O133. Test and treat — community perspectives
Journal of the International AIDS Society volume 13, Article number: O14 (2010)
Antiretroviral treatment (ART) has dramatically changed the lives of people living with HIV/AIDS. Until recently and despite the benefits of antiretroviral therapy, people living within HIV still expressed their fears about treatment side-effects and about possible HIV transmission.

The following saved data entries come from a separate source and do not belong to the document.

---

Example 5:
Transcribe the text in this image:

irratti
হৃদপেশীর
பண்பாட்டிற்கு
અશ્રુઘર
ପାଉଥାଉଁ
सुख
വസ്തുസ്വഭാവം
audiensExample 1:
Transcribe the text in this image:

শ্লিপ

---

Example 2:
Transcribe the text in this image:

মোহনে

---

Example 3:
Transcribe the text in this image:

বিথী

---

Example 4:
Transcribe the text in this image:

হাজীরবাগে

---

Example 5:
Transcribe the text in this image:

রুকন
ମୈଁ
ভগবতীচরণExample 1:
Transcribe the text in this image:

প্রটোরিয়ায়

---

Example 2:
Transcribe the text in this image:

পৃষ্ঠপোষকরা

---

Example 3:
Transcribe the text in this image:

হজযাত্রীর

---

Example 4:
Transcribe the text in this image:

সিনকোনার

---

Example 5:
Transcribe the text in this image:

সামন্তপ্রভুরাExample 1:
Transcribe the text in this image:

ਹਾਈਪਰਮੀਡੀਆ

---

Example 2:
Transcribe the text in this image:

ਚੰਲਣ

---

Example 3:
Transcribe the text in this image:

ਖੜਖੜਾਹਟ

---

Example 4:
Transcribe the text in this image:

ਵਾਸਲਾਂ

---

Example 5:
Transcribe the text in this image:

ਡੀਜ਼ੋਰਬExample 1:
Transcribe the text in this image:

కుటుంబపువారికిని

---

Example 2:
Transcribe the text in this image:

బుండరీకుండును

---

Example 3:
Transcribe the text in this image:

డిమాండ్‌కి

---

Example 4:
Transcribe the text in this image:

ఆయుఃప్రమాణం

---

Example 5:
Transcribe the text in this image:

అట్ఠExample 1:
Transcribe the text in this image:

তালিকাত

Accumulated evidence demonstrating the potent role of antiretroviral therapy in decreasing HIV transmission together with the availability of new generations of antiretroviral drugs with improved efficacy and tolerability has led to most HIV community leaders in France changing their attitudes in favor of adopting the "test and treat" approach. This change is also shared among leaders of HIV community-based associations in French speaking Africa. However, such an approach will not be possible without major changes in HIV policies. More than simply providing treatment availability it requires
i. a global policy against HIV discrimination and against HIV stigma in order to facilitate access to testing and treatment,
ii. the involvement and empowerment of those communities most concerned by HIV
iii. strong political leadership to both change the representation of HIV/AIDS in the general public and to implement innovative funding mechanisms.

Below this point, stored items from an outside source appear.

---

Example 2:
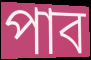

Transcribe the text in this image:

পাব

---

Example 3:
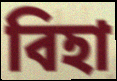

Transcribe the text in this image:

বিহা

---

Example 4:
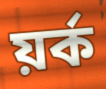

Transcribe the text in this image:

য়ৰ্ক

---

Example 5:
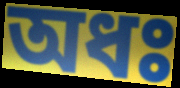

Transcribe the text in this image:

অধঃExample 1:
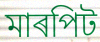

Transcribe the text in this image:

মাৰপিট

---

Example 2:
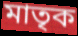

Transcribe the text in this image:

মাতৃক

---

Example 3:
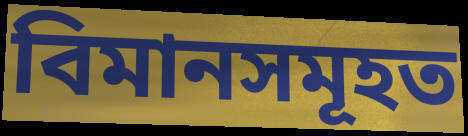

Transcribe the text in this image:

বিমানসমূহত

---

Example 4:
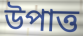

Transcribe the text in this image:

উপাত্ত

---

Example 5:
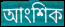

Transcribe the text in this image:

আংশিকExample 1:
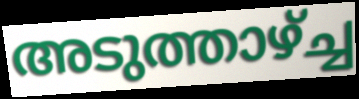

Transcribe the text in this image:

അടുത്താഴ്ച്ച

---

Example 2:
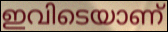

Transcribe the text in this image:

ഇവിടെയാണ്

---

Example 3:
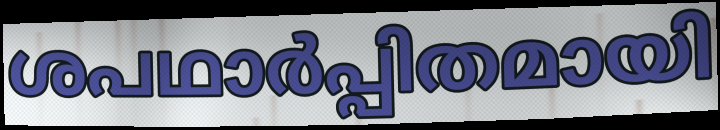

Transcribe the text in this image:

ശപഥാർപ്പിതമായി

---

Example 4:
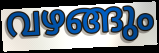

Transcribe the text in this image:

വഴങ്ങും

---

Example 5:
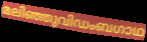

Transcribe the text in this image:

മലിഞ്ഞുവിഡംബഗാഥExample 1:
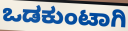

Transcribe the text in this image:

ಒಡಕುಂಟಾಗಿ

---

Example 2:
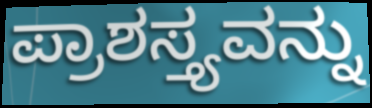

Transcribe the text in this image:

ಪ್ರಾಶಸ್ತ್ಯವನ್ನು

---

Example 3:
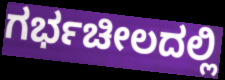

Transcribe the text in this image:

ಗರ್ಭಚೀಲದಲ್ಲಿ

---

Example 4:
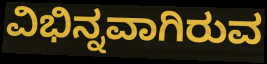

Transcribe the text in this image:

ವಿಭಿನ್ನವಾಗಿರುವ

It also implies the development of a strong international HIV policy for universal access to HIV care and prevention including respect of human rights, especially of sexual minorities, migrants and drug users. Today, the "test and treat" approach represents an important tool in curbing the HIV epidemic not only because it pushes political leaders to give top priority to HIV on their political agendas but also because it influences HIV policies which in turn encourage civil society to become directly involved in doing "with people" and not "for people".